Moscow Gives Communists Special Permission to Celebrate Lenin’s Birthday

A photo taken on June 26, 2017 shows a sculpture of the founder of the Soviet Union Vladim
MLADEN ANTONOV/AFP via Getty Images

Dozens of Russian communists defied lockdown measures imposed in the city of Moscow on Wednesday to celebrate the 150th birthday of Vladimir Lenin, marching across Red Square to pay respects and lay flowers by his tomb.

The march was orchestrated by the leader of Russia’s Communist Party, Gennady Zyuganov, who led a group of followers waving red flags towards the granite mausoleum where Lenin’s embalmed body has lain since his death in 1924. It took place in defiance of lockdown measures imposed by city Mayor Sergey Sobyanin over three weeks ago aimed at containing the spread of the Chinese coronavirus.

Attendees were reportedly split into small groups and kept at a distance from one another as they approached the mausoleum.
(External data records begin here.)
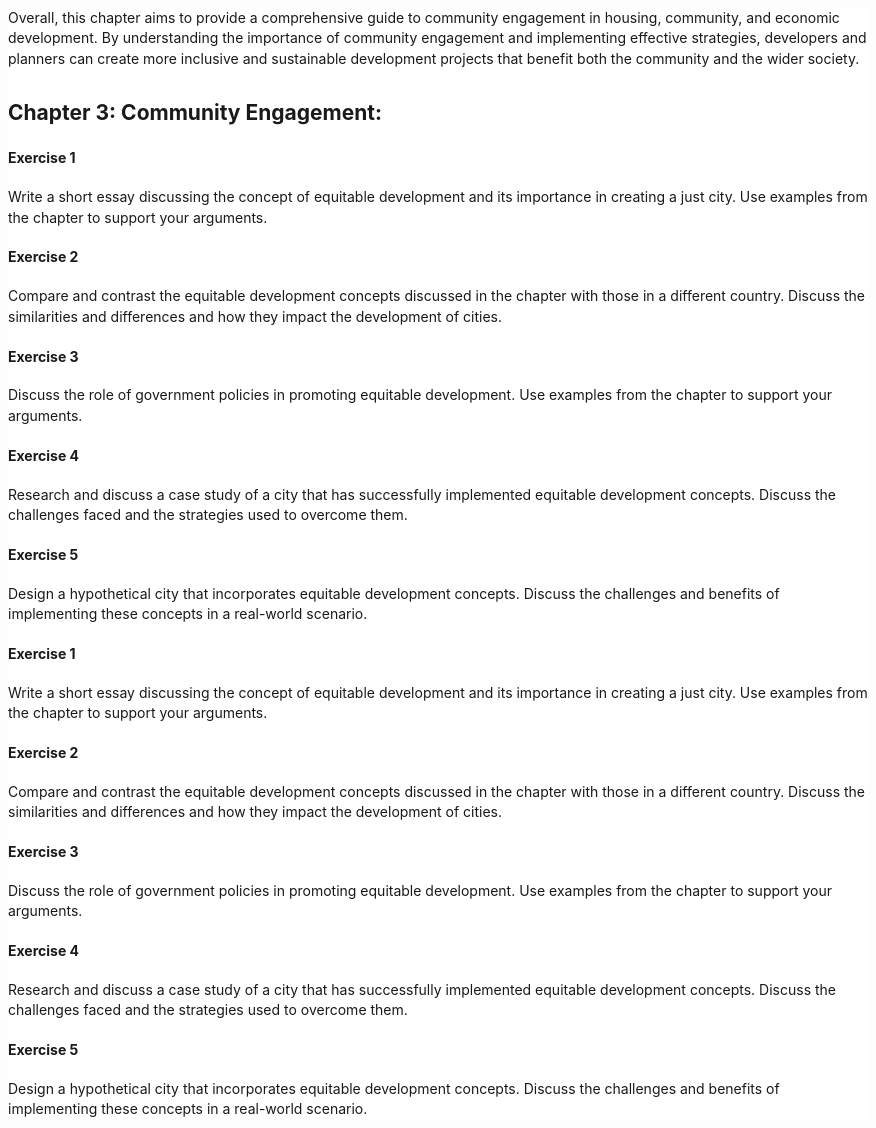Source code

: Overall, this chapter aims to provide a comprehensive guide to community engagement in housing, community, and economic development. By understanding the importance of community engagement and implementing effective strategies, developers and planners can create more inclusive and sustainable development projects that benefit both the community and the wider society. 


## Chapter 3: Community Engagement:




#### Exercise 1
Write a short essay discussing the concept of equitable development and its importance in creating a just city. Use examples from the chapter to support your arguments.

#### Exercise 2
Compare and contrast the equitable development concepts discussed in the chapter with those in a different country. Discuss the similarities and differences and how they impact the development of cities.

#### Exercise 3
Discuss the role of government policies in promoting equitable development. Use examples from the chapter to support your arguments.

#### Exercise 4
Research and discuss a case study of a city that has successfully implemented equitable development concepts. Discuss the challenges faced and the strategies used to overcome them.

#### Exercise 5
Design a hypothetical city that incorporates equitable development concepts. Discuss the challenges and benefits of implementing these concepts in a real-world scenario.




#### Exercise 1
Write a short essay discussing the concept of equitable development and its importance in creating a just city. Use examples from the chapter to support your arguments.

#### Exercise 2
Compare and contrast the equitable development concepts discussed in the chapter with those in a different country. Discuss the similarities and differences and how they impact the development of cities.

#### Exercise 3
Discuss the role of government policies in promoting equitable development. Use examples from the chapter to support your arguments.

#### Exercise 4
Research and discuss a case study of a city that has successfully implemented equitable development concepts. Discuss the challenges faced and the strategies used to overcome them.

#### Exercise 5
Design a hypothetical city that incorporates equitable development concepts. Discuss the challenges and benefits of implementing these concepts in a real-world scenario.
Under current lockdown measures, Muscovites are only permitted to go out to buy food or medicine nearby, receive urgent medical treatment, walk their dogs, or take out the trash.

One policeman guarding Red Square, currently closed to the public and otherwise empty, told Reuters that the communists had received special permission from the government to hold the commemorations. Both local and federal government officials have so far refused to comment.

Communists in Russia and around the world had hoped to hold mass events to celebrate the 150th anniversary, although the ongoing pandemic, originating in communist China, forced them to cancel. On Tuesday, Zyuganov called on communists to lay flowers at the remaining statues of Lenin across Russia, as well as in Belarus, Ukraine, Moldova, Central Asia, and the South Caucasus.

Along with Leon Trotsky and Joseph Stalin, Lenin is widely regarded as perhaps the most important figure in Russia’s 1917 communist revolution, a bloody coup d’état against the Russian state. Emerging victorious after three years of civil war, he served as president of Soviet Russia until his death.

The ideology that Lenin helped impose through violence and spread globally is believed to be responsible for the killing of at least 100 million people.

Although the legacy of Soviet communism is still very much present in modern-day Russia, the Communist Party has officially relatively little influence in the country’s political system. Currently, the party holds less than ten percent of seats in the lower chamber, known as the State Dumba, and just four out of 170 seats in the upper chamber, known as the Federation Council.